The pint was professionally poured, nice wait time, looked decent. The wobble-test proved promising so I tucked in, hitting it for an average sup. To my delight, it wasn’t too bad, bit o’the cream, as it should be, with a decent taste to boot. I was happy with it. I tried a couple more & they were just the same. Consistently grand pints I’d say, more than acceptable & leaving me pleasantly surprised.
Talk about hotly anticipated! It was the day of the France match; this was gonna be big. As town was the meet & watch point, what better place to get rolling than good old solid-as-fork O’D’s. We made our way in for 12 & due to the rake of settlers they have nestled around the bar, even at that hour, we had some creamy looking good-things sitting in front of us within 2 minutes. From my recent foray into this much-loved establishment I knew they still had it so from the moment I awoke that morning I had been anticipating some serious pints; the salivating had reached dehydration proportions & I now had just the remedy.

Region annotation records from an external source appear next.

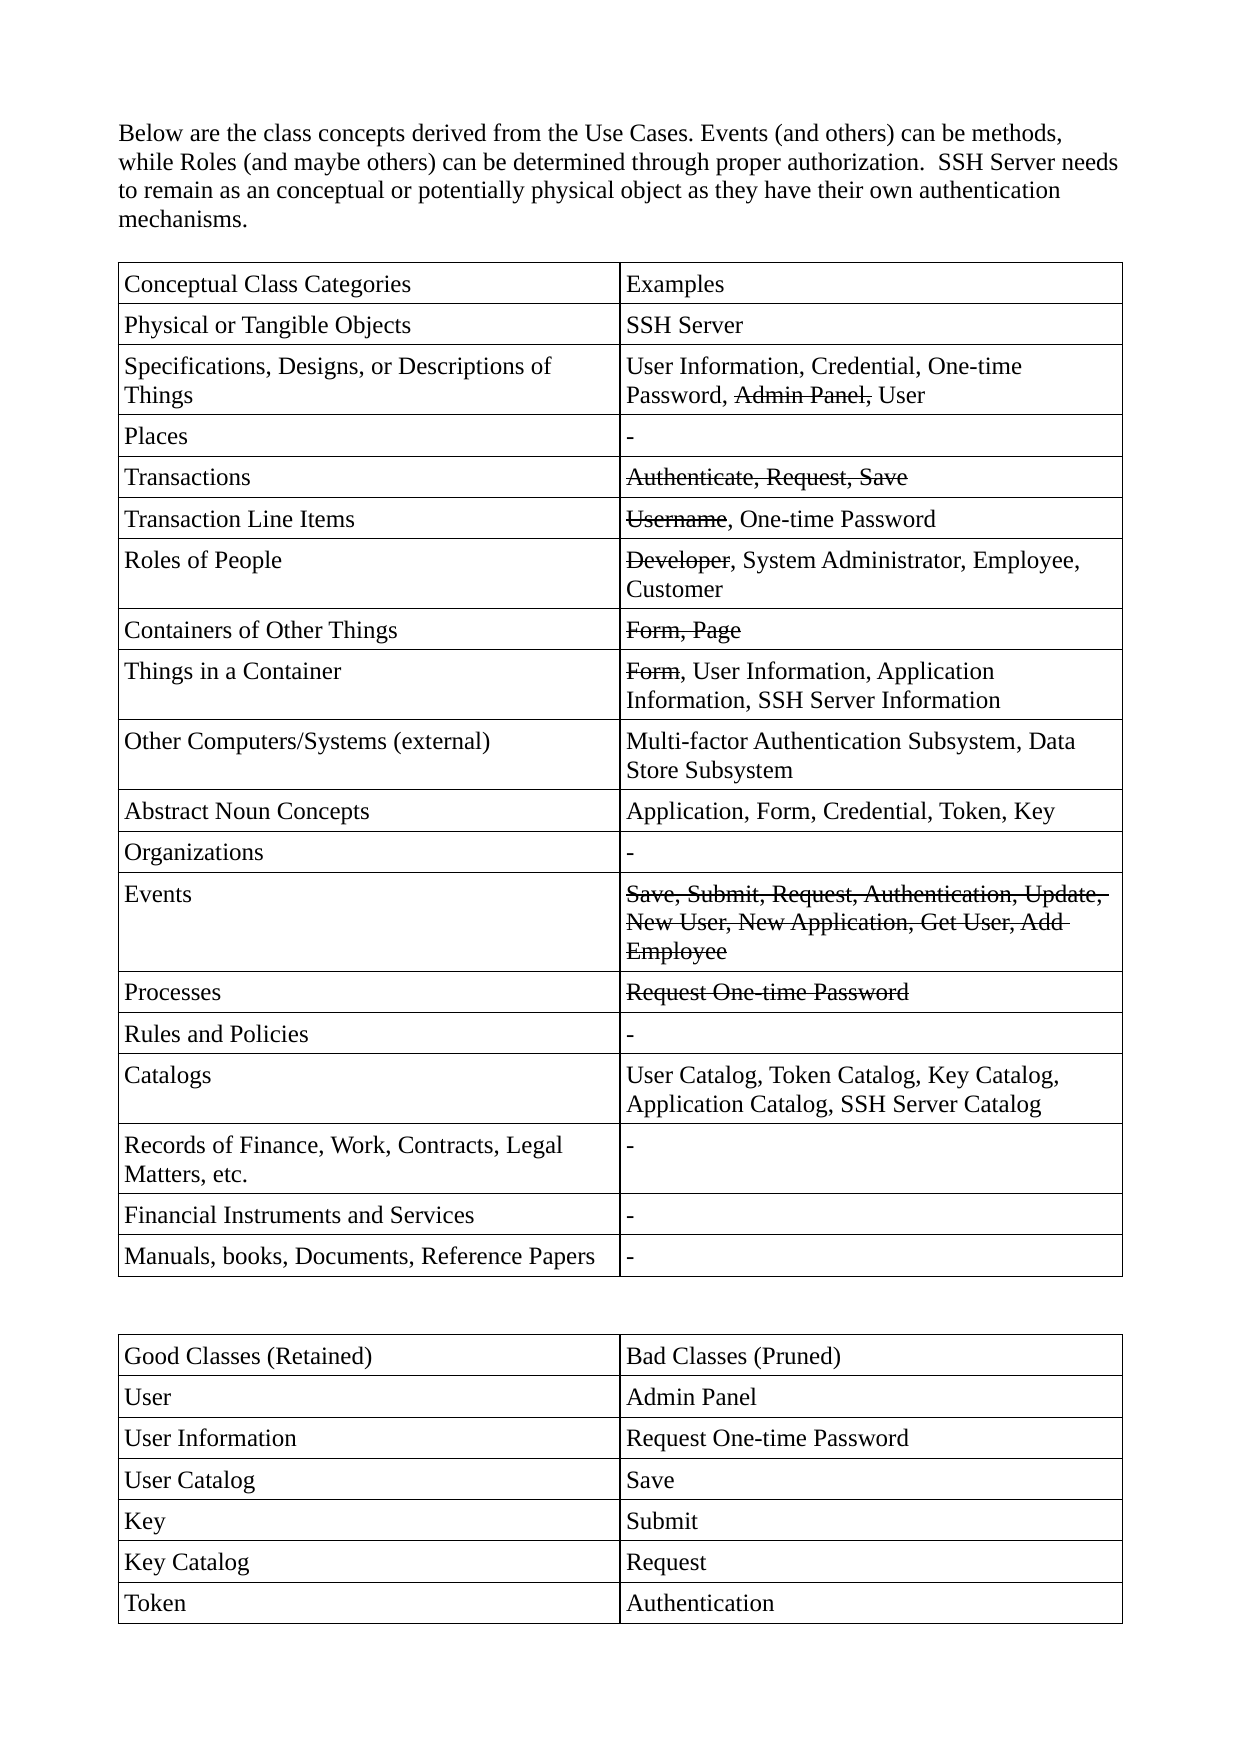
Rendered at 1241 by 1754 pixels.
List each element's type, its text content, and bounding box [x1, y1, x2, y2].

table_cell - [621, 1194, 1122, 1234]
table_cell Authentication [621, 1583, 1122, 1623]
table_cell User Catalog, Token Catalog, Key Catalog, Application Catalog, SSH Server Catalog [621, 1054, 1122, 1123]
table_cell Rules and Policies [119, 1013, 619, 1053]
table_cell Key Catalog [119, 1541, 619, 1582]
table_cell Physical or Tangible Objects [119, 304, 619, 344]
table_header Conceptual Class Categories [119, 263, 619, 303]
table_header Examples [621, 263, 1122, 303]
table_cell Request One-time Password [621, 972, 1122, 1012]
table_cell Save, Submit, Request, Authentication, Update, New User, New Application, Get User, Add Employee [621, 873, 1122, 971]
table_cell Request [621, 1541, 1122, 1582]
table_cell - [621, 415, 1122, 456]
table_cell SSH Server [621, 304, 1122, 344]
table_cell Save [621, 1459, 1122, 1499]
table_cell Transactions [119, 457, 619, 497]
table_cell Catalogs [119, 1054, 619, 1123]
table_cell Form, User Information, Application Information, SSH Server Information [621, 650, 1122, 719]
table_header Bad Classes (Pruned) [621, 1335, 1122, 1375]
table_cell Organizations [119, 832, 619, 872]
table_cell Transaction Line Items [119, 498, 619, 538]
table_cell Containers of Other Things [119, 609, 619, 649]
table_cell - [621, 832, 1122, 872]
table_cell Specifications, Designs, or Descriptions of Things [119, 345, 619, 414]
table_cell Key [119, 1500, 619, 1540]
table_cell User [119, 1376, 619, 1417]
table_cell User Catalog [119, 1459, 619, 1499]
table_cell User Information [119, 1418, 619, 1458]
table_cell Multi-factor Authentication Subsystem, Data Store Subsystem [621, 720, 1122, 789]
table_cell Processes [119, 972, 619, 1012]
table_cell Things in a Container [119, 650, 619, 719]
table_cell Manuals, books, Documents, Reference Papers [119, 1235, 619, 1276]
table_cell Token [119, 1583, 619, 1623]
table_cell Form, Page [621, 609, 1122, 649]
table_cell Authenticate, Request, Save [621, 457, 1122, 497]
table_cell Financial Instruments and Services [119, 1194, 619, 1234]
table_cell Other Computers/Systems (external) [119, 720, 619, 789]
table_cell Events [119, 873, 619, 971]
table_cell Submit [621, 1500, 1122, 1540]
table_cell Username, One-time Password [621, 498, 1122, 538]
table_cell - [621, 1235, 1122, 1276]
table_cell Places [119, 415, 619, 456]
table_cell Request One-time Password [621, 1418, 1122, 1458]
table_header Good Classes (Retained) [119, 1335, 619, 1375]
table_cell Roles of People [119, 539, 619, 608]
table_cell - [621, 1124, 1122, 1193]
text Below are the class concepts derived from the Use Cases. Events (and others) can be methods, while Roles (and maybe others) can be determined through proper authorization. SSH Server needs to remain as an conceptual or potentially physical object as they have their own authentication mechanisms. [118, 118, 1122, 233]
table_cell User Information, Credential, One-time Password, Admin Panel, User [621, 345, 1122, 414]
table_cell Application, Form, Credential, Token, Key [621, 790, 1122, 831]
table_cell Records of Finance, Work, Contracts, Legal Matters, etc. [119, 1124, 619, 1193]
table_cell - [621, 1013, 1122, 1053]
table_cell Admin Panel [621, 1376, 1122, 1417]
table_cell Developer, System Administrator, Employee, Customer [621, 539, 1122, 608]
table_cell Abstract Noun Concepts [119, 790, 619, 831]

From the look of the creamy head I could tell there was no need for a wobble-test, this pint just needed me to dive right in & I bloody well obliged with a full sized gulp-gargle. Each sup was a cold, full-bodied taste of heaven. Jesus, this is how it’s meant to be. I couldn’t get enough. I would describe both the smell and the taste as “black & creamy”. There was so much depth to the flavour, my whole tongue, nay, my whole mouth was tingling with enjoyment. My first was over so quickly, a second was soon required & it didn’t let me down either. After a gulp you can’t help but exclaim “mmm mmm mmm mmm mmm” & so I did. What a start to the day!

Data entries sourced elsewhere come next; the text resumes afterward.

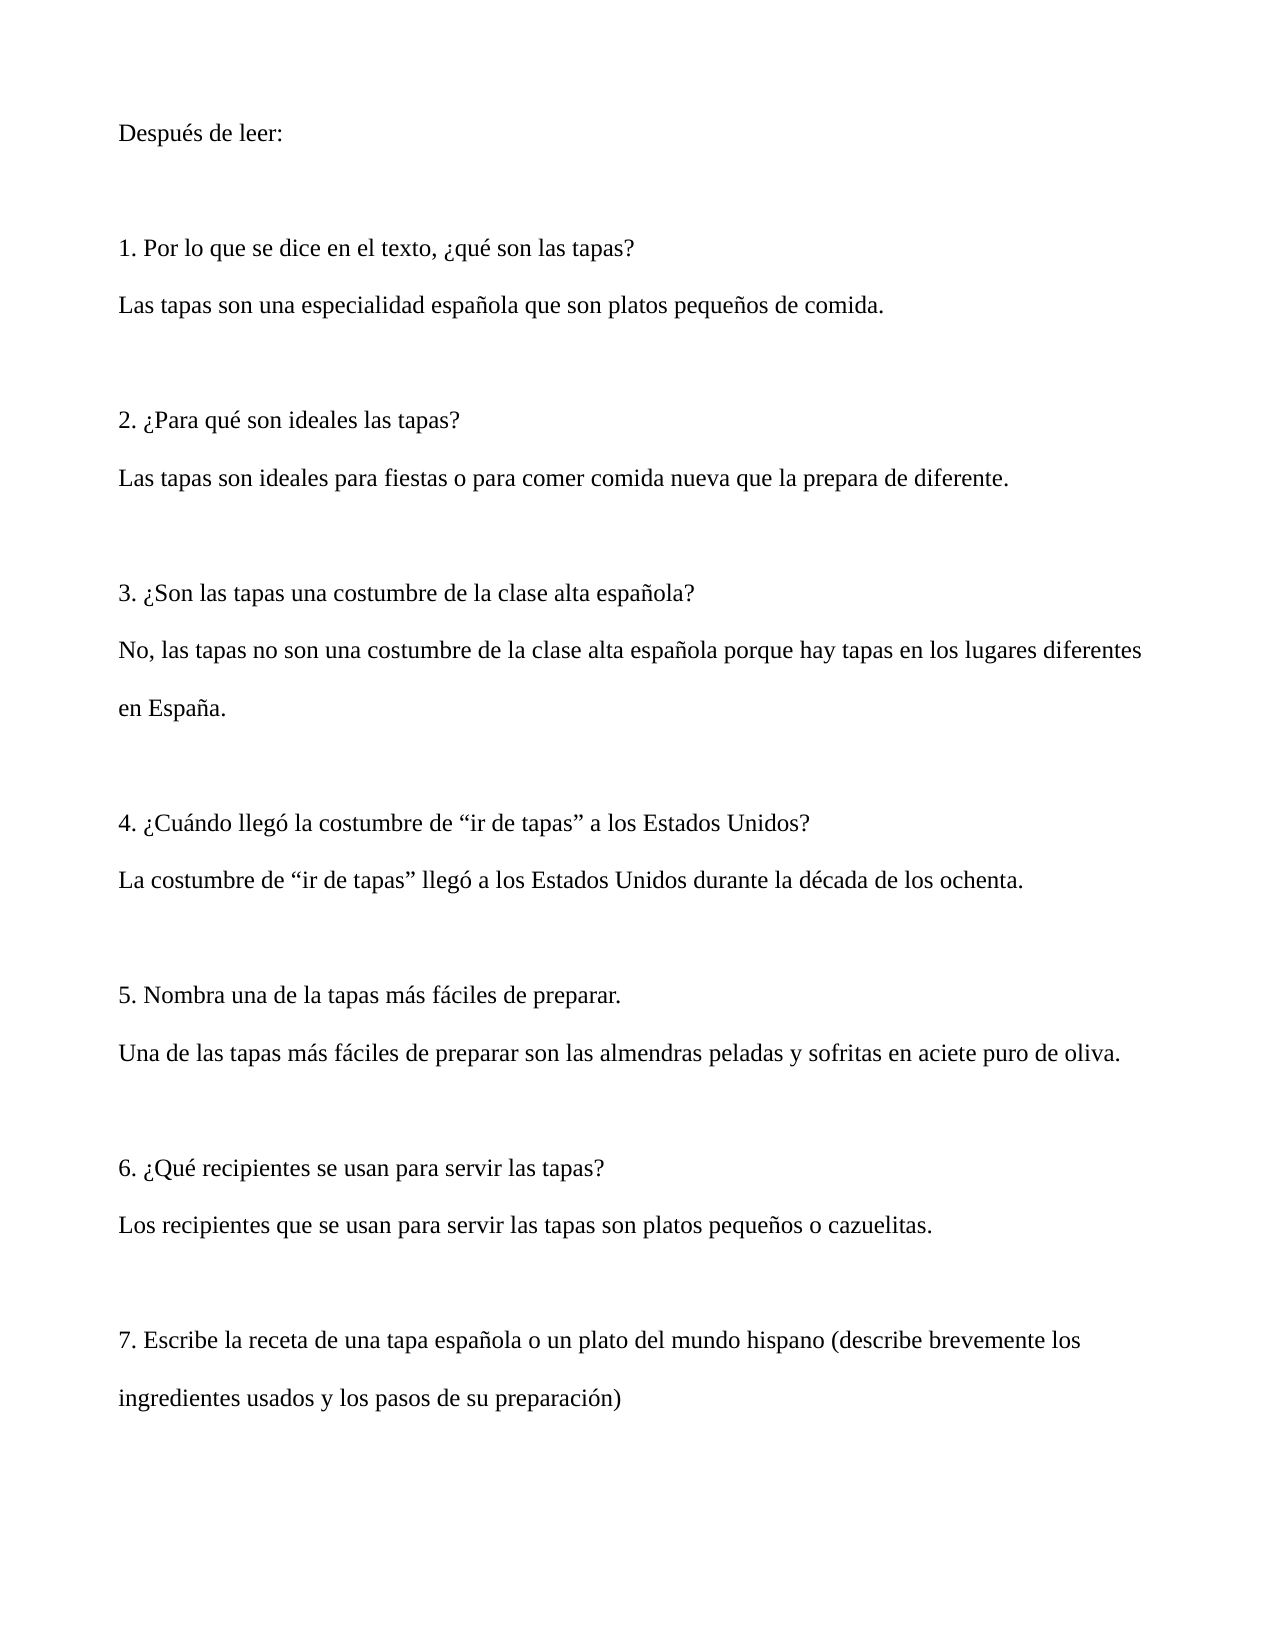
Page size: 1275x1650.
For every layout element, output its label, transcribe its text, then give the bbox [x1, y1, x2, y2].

text 4. ¿Cuándo llegó la costumbre de “ir de tapas” a los Estados Unidos? [118, 808, 1157, 837]
text La costumbre de “ir de tapas” llegó a los Estados Unidos durante la década de los ochenta. [118, 866, 1157, 894]
text Las tapas son una especialidad española que son platos pequeños de comida. [118, 291, 1157, 319]
text Los recipientes que se usan para servir las tapas son platos pequeños o cazuelitas. [118, 1211, 1157, 1239]
text Las tapas son ideales para fiestas o para comer comida nueva que la prepara de diferente. [118, 463, 1157, 492]
text Una de las tapas más fáciles de preparar son las almendras peladas y sofritas en aciete puro de oliva. [118, 1038, 1157, 1067]
text Después de leer: [118, 118, 1157, 147]
text 1. Por lo que se dice en el texto, ¿qué son las tapas? [118, 233, 1157, 262]
text 3. ¿Son las tapas una costumbre de la clase alta española? [118, 578, 1157, 607]
text 7. Escribe la receta de una tapa española o un plato del mundo hispano (describe brevemente los ingredientes usados y los pasos de su preparación) [118, 1326, 1157, 1412]
text 2. ¿Para qué son ideales las tapas? [118, 406, 1157, 434]
text 5. Nombra una de la tapas más fáciles de preparar. [118, 981, 1157, 1009]
text No, las tapas no son una costumbre de la clase alta española porque hay tapas en los lugares diferentes en España. [118, 636, 1157, 722]
text 6. ¿Qué recipientes se usan para servir las tapas? [118, 1153, 1157, 1182]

These guys do Guinness as it should be; a serious old-school taste & solid creamyness. Throw in the trad band playing away too (yes, they were there at midday) & these pints could just be Dublin’s best. I could drink pints here all day, in fact, I think I’ll do just that sometime in the near future.

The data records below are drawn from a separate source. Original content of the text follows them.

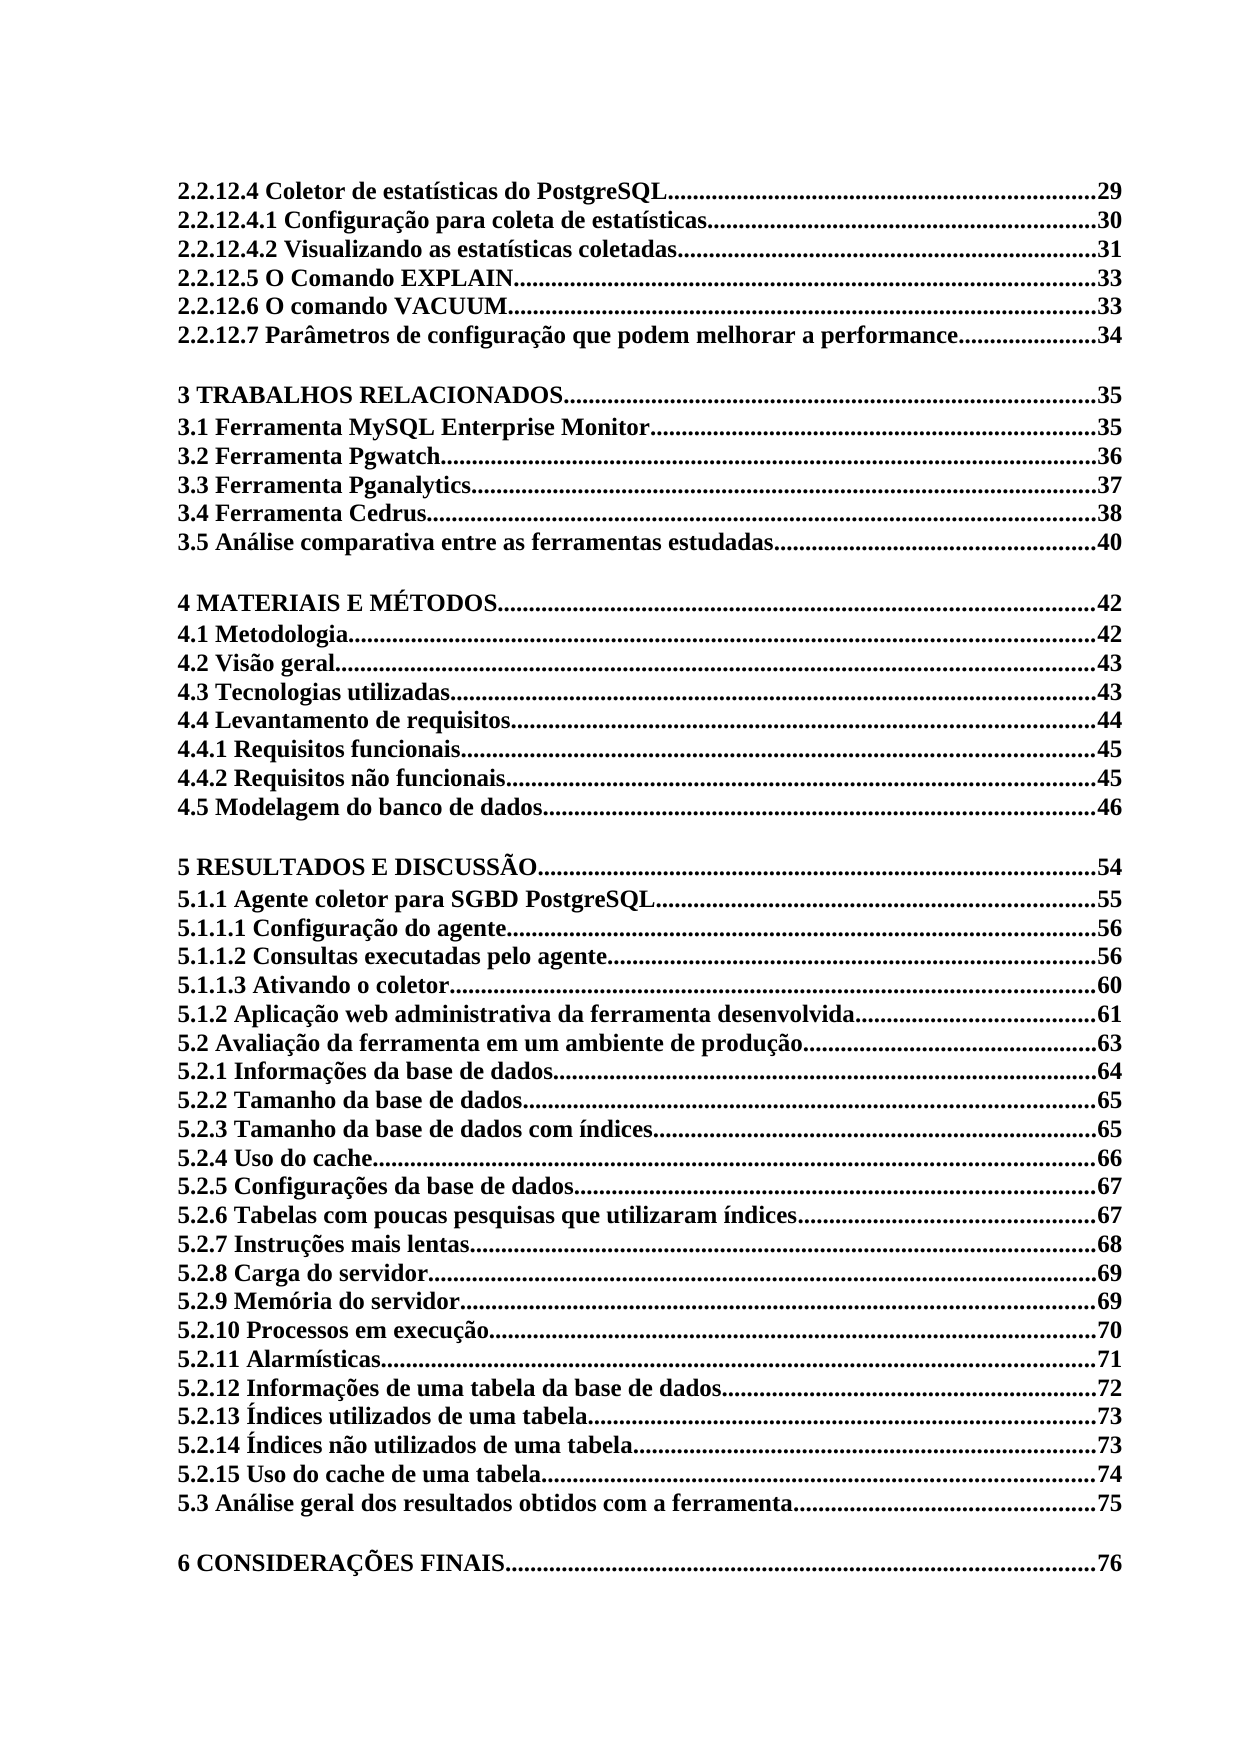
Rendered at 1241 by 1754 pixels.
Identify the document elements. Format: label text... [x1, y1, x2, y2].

text 4.3 Tecnologias utilizadas 43 [177, 677, 1122, 706]
text 2.2.12.4.2 Visualizando as estatísticas coletadas 31 [177, 234, 1122, 263]
text 5.1.1.1 Configuração do agente 56 [177, 913, 1122, 941]
text 5.2.12 Informações de uma tabela da base de dados 72 [177, 1373, 1122, 1401]
text 5.2 Avaliação da ferramenta em um ambiente de produção 63 [177, 1028, 1122, 1056]
text 3.1 Ferramenta MySQL Enterprise Monitor 35 [177, 412, 1122, 441]
text 3.4 Ferramenta Cedrus 38 [177, 498, 1122, 527]
text 5.2.13 Índices utilizados de uma tabela 73 [177, 1401, 1122, 1430]
text 4.4.1 Requisitos funcionais 45 [177, 734, 1122, 763]
text 5.1.1.3 Ativando o coletor 60 [177, 970, 1122, 999]
text 5.2.1 Informações da base de dados 64 [177, 1056, 1122, 1085]
text 5.2.2 Tamanho da base de dados 65 [177, 1085, 1122, 1114]
text 4.4 Levantamento de requisitos 44 [177, 706, 1122, 734]
text 2.2.12.4.1 Configuração para coleta de estatísticas 30 [177, 205, 1122, 234]
text 5.2.8 Carga do servidor 69 [177, 1258, 1122, 1286]
text 5.2.14 Índices não utilizados de uma tabela 73 [177, 1430, 1122, 1459]
text 5.2.9 Memória do servidor 69 [177, 1286, 1122, 1315]
text 2.2.12.4 Coletor de estatísticas do PostgreSQL 29 [177, 176, 1122, 205]
text 5.1.1.2 Consultas executadas pelo agente 56 [177, 941, 1122, 970]
text 2.2.12.6 O comando VACUUM 33 [177, 291, 1122, 320]
text 5.2.11 Alarmísticas 71 [177, 1344, 1122, 1373]
text 5.2.5 Configurações da base de dados 67 [177, 1171, 1122, 1200]
text 4 Materiais e métodos 42 [177, 588, 1122, 616]
text 4.1 Metodologia 42 [177, 619, 1122, 648]
text 5.2.4 Uso do cache 66 [177, 1143, 1122, 1171]
text 5.3 Análise geral dos resultados obtidos com a ferramenta 75 [177, 1488, 1122, 1516]
text 4.4.2 Requisitos não funcionais 45 [177, 763, 1122, 792]
text 5.1.2 Aplicação web administrativa da ferramenta desenvolvida 61 [177, 999, 1122, 1028]
text 6 Considerações FINAIS 76 [177, 1548, 1122, 1577]
text 2.2.12.7 Parâmetros de configuração que podem melhorar a performance 34 [177, 320, 1122, 349]
text 3.2 Ferramenta Pgwatch 36 [177, 441, 1122, 470]
text 4.2 Visão geral 43 [177, 648, 1122, 677]
text 4.5 Modelagem do banco de dados 46 [177, 792, 1122, 821]
text 3.3 Ferramenta Pganalytics 37 [177, 470, 1122, 498]
text 5.2.10 Processos em execução 70 [177, 1315, 1122, 1344]
text 5.2.15 Uso do cache de uma tabela 74 [177, 1459, 1122, 1488]
text 3.5 Análise comparativa entre as ferramentas estudadas 40 [177, 527, 1122, 556]
text 5.2.6 Tabelas com poucas pesquisas que utilizaram índices 67 [177, 1200, 1122, 1229]
text 3 TRABALHOS RELACIONADOS 35 [177, 381, 1122, 409]
text 5.2.3 Tamanho da base de dados com índices 65 [177, 1114, 1122, 1143]
text 5 RESULTADOS E DISCUSSÃO 54 [177, 852, 1122, 881]
text 2.2.12.5 O Comando EXPLAIN 33 [177, 263, 1122, 291]
text 5.1.1 Agente coletor para SGBD PostgreSQL 55 [177, 884, 1122, 913]
text 5.2.7 Instruções mais lentas 68 [177, 1229, 1122, 1258]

It was the evening of the Ireland Sweden match and I was on holidays so I was seriously lookin forward to these pints. I’d never drank in this place so was buzzin to be tryin some new taps. It had been over an hour since I ate so I was totally ready for the pint &, thanks to my mate Rob, by the time I arrived there was already a right creamy looking bastard sittin at the table awaiting me. A brief wobble-test confirmed its credentials; the head almost tried to flop for my mouth! The lip-flop hit like a fluffy cloud of darkened goodness caressing my face, & it was oh-so-smooth as it rolled over my tongue & down my throat. The taste was deep & Guinnessey, a delight; I couldn’t wait to get another in.
And there were many more, all above par. These guys serve great pints, I will definitely come here again for the G. As with all solid Guinnessing-holes, this place comes with a warning: it’s so good you’ll be 5 deep in a couple of hours. Plan accordingly….. and enjoy.